PROBLEM DESCRIPTION - Find every line in the entries below that contains the word "snel", and copy each of those lines.

(Items from a dataset)
==================================================
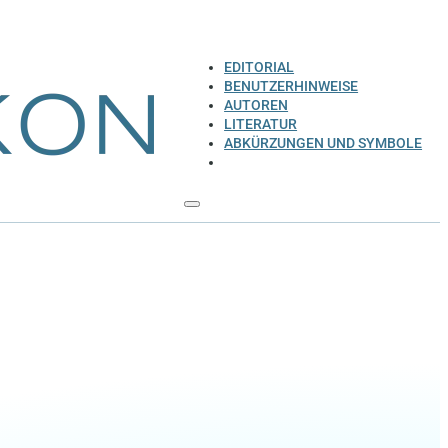
EDITORIAL
BENUTZERHINWEISE
AUTOREN
LITERATUR
ABKÜRZUNGEN UND SYMBOLE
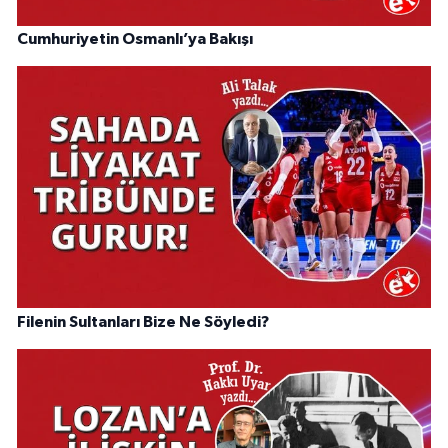
Cumhuriyetin Osmanlı’ya Bakışı
Filenin Sultanları Bize Ne Söyledi?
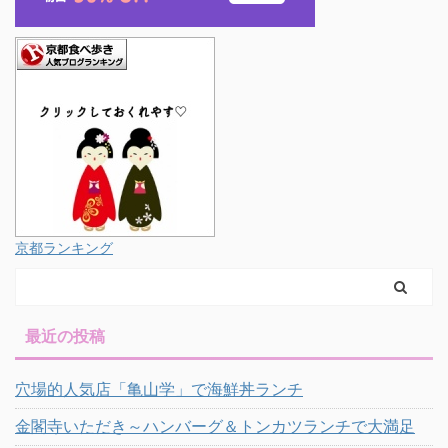
京都ランキング
最近の投稿
穴場的人気店「亀山学」で海鮮丼ランチ
金閣寺いただき～ハンバーグ＆トンカツランチで大満足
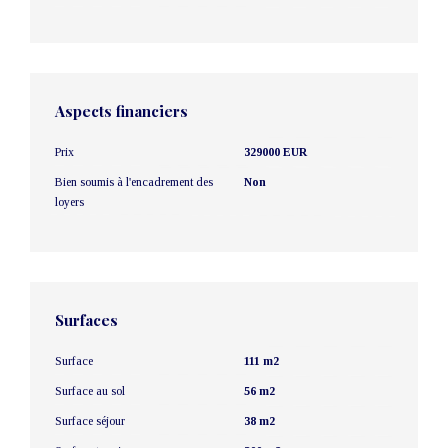
Aspects financiers
Prix
329000 EUR
Bien soumis à l'encadrement des
Non
loyers
Surfaces
Surface
111 m2
Surface au sol
56 m2
Surface séjour
38 m2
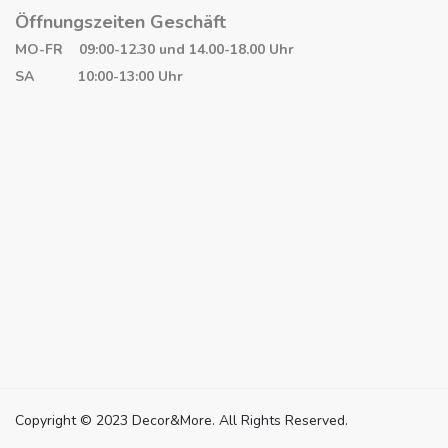
Öffnungszeiten Geschäft
MO-FR 09:00-12.30 und 14.00-18.00 Uhr
SA 10:00-13:00 Uhr
Copyright © 2023 Decor&More. All Rights Reserved.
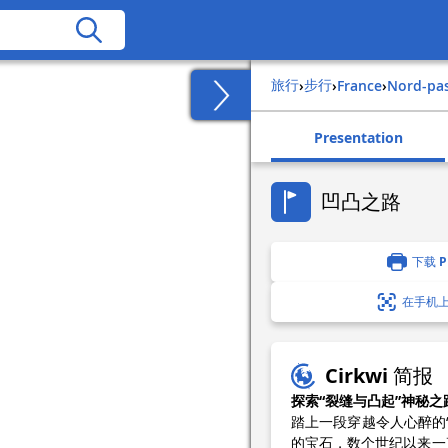
旅行
步行
›
›
france
›
nord-pa
Presentation
凹凸之路
下载 P
在手机
Cirkwi 简报
探索“裂缝与凸起”神秘之
踏上一段穿越令人心醉的“裂缝
的宝石，数个世纪以来一直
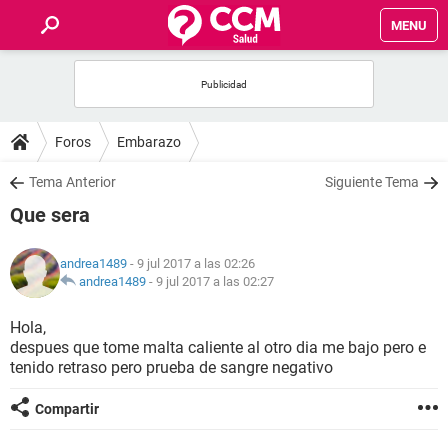
MENU
INICIO
FOROS
Foros
Embarazo
SALUD
Tema Anterior
Siguiente Tema
Que sera
FAMILIA
andrea1489
- 9 jul 2017 a las 02:26
NUTRICIÓN
andrea1489
-
9 jul 2017 a las 02:27
Hola,
BIENESTAR
despues que tome malta caliente al otro dia me bajo pero e
tenido retraso pero prueba de sangre negativo
SEXUALIDAD
Compartir
GLOSARIO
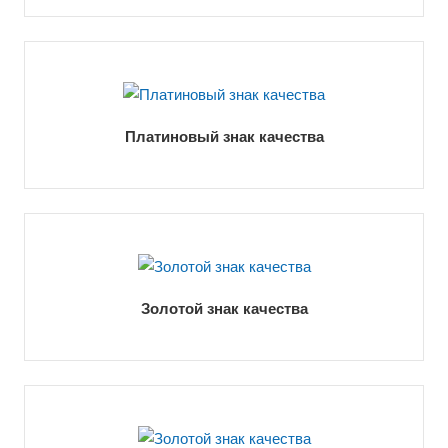
Платиновый знак качества
Золотой знак качества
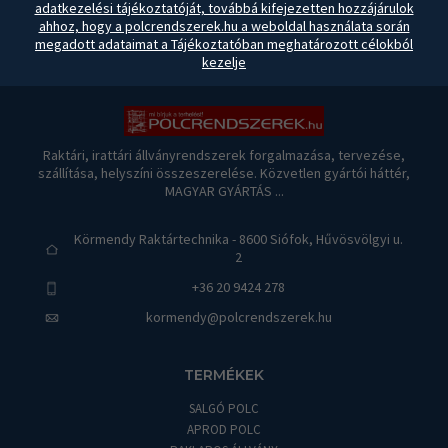
adatkezelési tájékoztatóját, továbbá kifejezetten hozzájárulok
ahhoz, hogy a polcrendszerek.hu a weboldal használata során
megadott adataimat a Tájékoztatóban meghatározott célokból
kezelje
Raktári, irattári állványrendszerek forgalmazása, tervezése,
szállítása, helyszíni összeszerelése. Közvetlen gyártói háttér,
MAGYAR GYÁRTÁS ...
Körmendy Raktártechnika - 8600 Siófok, Hűvösvölgyi u.
2
+36 20 9424 278
kormendy@polcrendszerek.hu
TERMÉKEK
SALGÓ POLC
APROD POLC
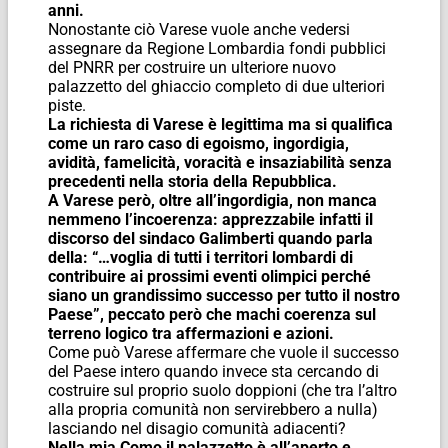
anni.
Nonostante ciò Varese vuole anche vedersi
assegnare da Regione Lombardia fondi pubblici
del PNRR per costruire un ulteriore nuovo
palazzetto del ghiaccio completo di due ulteriori
piste.
La richiesta di Varese è legittima ma si qualifica
come un raro caso di egoismo, ingordigia,
avidità, famelicità, voracità e insaziabilità senza
precedenti nella storia della Repubblica.
A Varese però, oltre all’ingordigia, non manca
nemmeno l’incoerenza: apprezzabile infatti il
discorso del sindaco Galimberti quando parla
della: “…voglia di tutti i territori lombardi di
contribuire ai prossimi eventi olimpici perché
siano un grandissimo successo per tutto il nostro
Paese”, peccato però che machi coerenza sul
terreno logico tra affermazioni e azioni.
Come può Varese affermare che vuole il successo
del Paese intero quando invece sta cercando di
costruire sul proprio suolo doppioni (che tra l’altro
alla propria comunità non servirebbero a nulla)
lasciando nel disagio comunità adiacenti?
Nella mia Como il palazzetto è all’aperto e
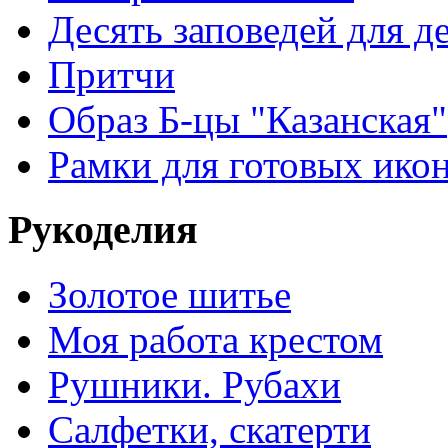
Десять заповедей для де
Притчи
Образ Б-цы "Казанская"
Рамки для готовых ико
Рукоделия
Золотое шитье
Моя работа крестом
Рушники. Рубахи
Салфетки, скатерти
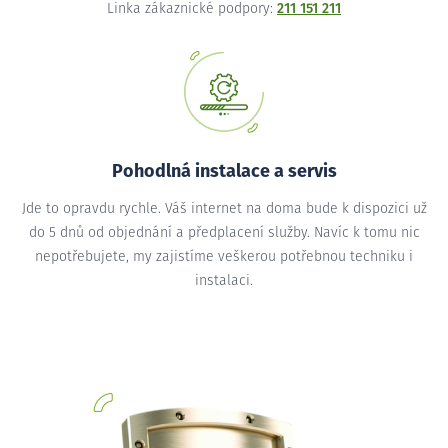
Linka zákaznické podpory:
211 151 211
Pohodlná instalace a servis
Jde to opravdu rychle. Váš internet na doma bude k dispozici už
do 5 dnů od objednání a předplacení služby. Navíc k tomu nic
nepotřebujete, my zajistíme veškerou potřebnou techniku i
instalaci.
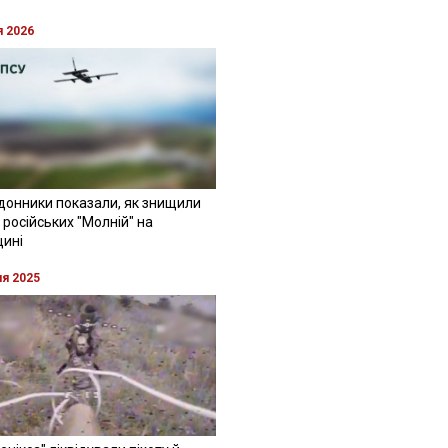
я 2026
донники показали, як знищили
 російських "Молній" на
щині
ня 2025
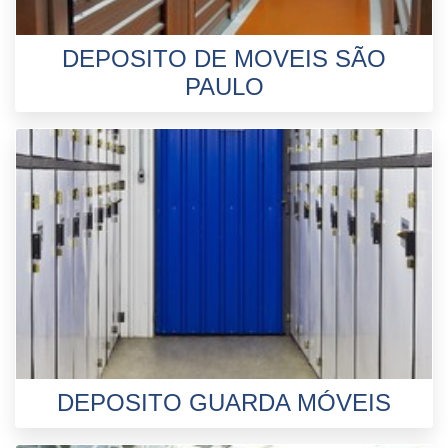
DEPOSITO DE MOVEIS SÃO
PAULO
DEPOSITO GUARDA MÓVEIS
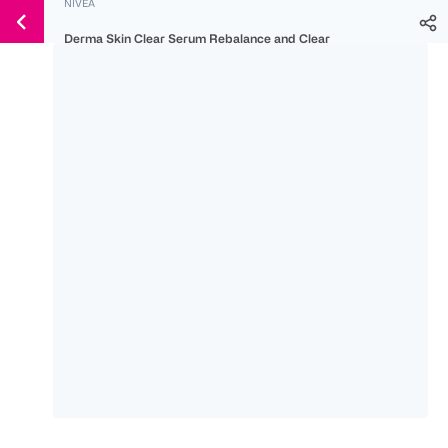
NIVEA
Weiter
Für
Für
Für
zum
Derma Skin Clear Serum Rebalance and Clear
300 Ös
500 Ös
150 Ös
Inhalt
-20%
-10%
-15%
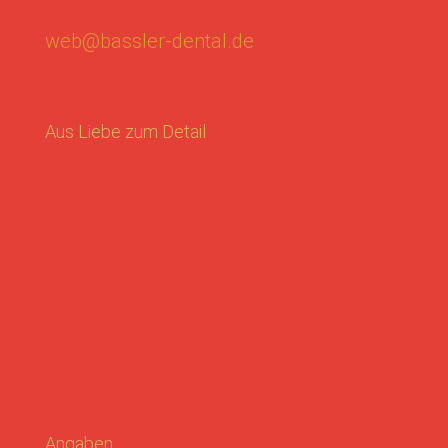
web@bassler-dental.de
Aus Liebe zum Detail
Angaben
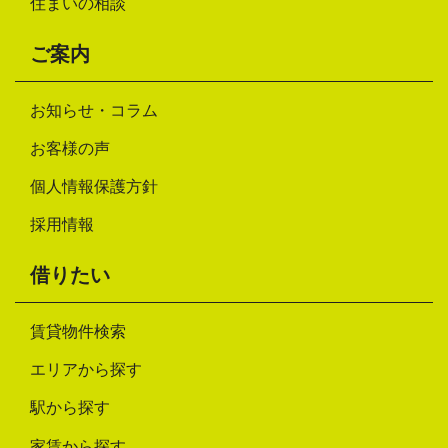
住まいの相談
ご案内
お知らせ・コラム
お客様の声
個人情報保護方針
採用情報
借りたい
賃貸物件検索
エリアから探す
駅から探す
家賃から探す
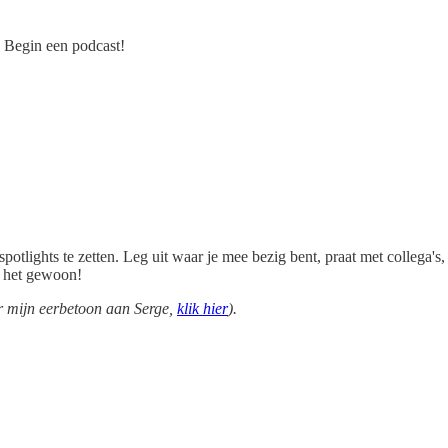
? Begin een podcast!
otlights te zetten. Leg uit waar je mee bezig bent, praat met collega's
et het gewoon!
or mijn eerbetoon aan Serge,
klik hier
).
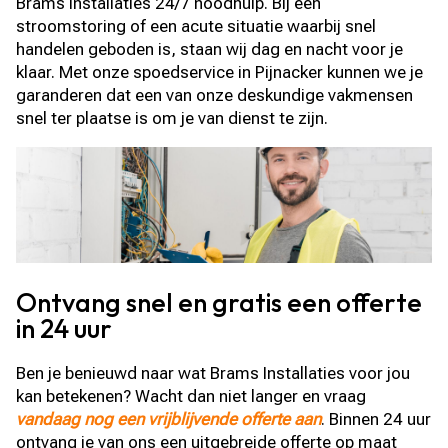
Brams Installaties 24/7 noodhulp. Bij een
stroomstoring of een acute situatie waarbij snel
handelen geboden is, staan wij dag en nacht voor je
klaar. Met onze spoedservice in Pijnacker kunnen we je
garanderen dat een van onze deskundige vakmensen
snel ter plaatse is om je van dienst te zijn.
Ontvang snel en gratis een offerte
in 24 uur
Ben je benieuwd naar wat Brams Installaties voor jou
kan betekenen? Wacht dan niet langer en vraag
vandaag nog een vrijblijvende offerte aan
. Binnen 24 uur
ontvang je van ons een uitgebreide offerte op maat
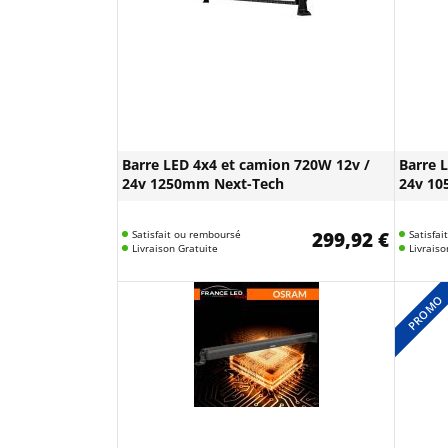
Barre LED 4x4 et camion 720W 12v /
Barre 
24v 1250mm Next-Tech
24v 10
Satisfait ou remboursé
299,92 €
Satisfa
Livraison Gratuite
Livraiso
PROMO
==================================================
FINAL ANSWER -
stroomstoring of een acute situatie waarbij snel
snel ter plaatse is om je van dienst te zijn.
Ontvang snel en gratis een offerte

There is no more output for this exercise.